BEYOND PARK BOUNDARIES: INTEGRATING PROTECTED AREAS AND SURROUNDING LAND CONSERVATION

Although it is arguable that our understanding of the mechanisms underpinning health and biodiversity relationships is improving,  the focus has been understanding biodiversity predominantly from the standpoint of its biophysical properties and processes, and an anthropocentric perspective with human societies as an external stressor and beneficiary of biodiversity, a substantially different set of issues and gaps emerge when biodiversity, as well as health, is considered in the context of rural, tropical developing environments and livelihoods, from an intervention perspective—particularly in the logic of evidence based intervention for community resilience in their complex social-ecological systems.

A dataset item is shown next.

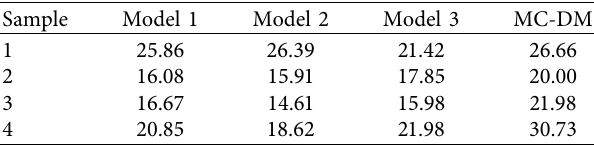
Table 2: PSNR (dB)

Rural societies are potentially, if not actually, the de facto stewards of much, if not most, of the world’s ‘biodiversity’. Unlike biodiversity ‘stakeholders’ represented by conservation biologists and their organizations, their livelihoods and health is directly dependent on the biodiversity in their immediate surroundings. Also, the rural environments in which these stakeholders live are changing more rapidly than any other lands, and as such are most subject to the ecological and evolutionary instabilities which place them at risk of impacts of changing weather patterns, and potentially altered VDB transmission dynamics associated with climate change.

Like health, biodiversity is a social construct dependent upon cultural perspectives and social  and environmental circumstances. This, and the lack of a comprehensive framework that encompasses this reality apparently both represents and contributes to gaps in research and practice consistent with evidence based approaches to intervention.

The Forum on Health and Biodiversity is an attempt to provide and discuss elements underlying a needed conceptual reframing accounting for these unacknowledged realities and set the basis for contextualised discussions, integrated action and sustainable beneficial outcomes.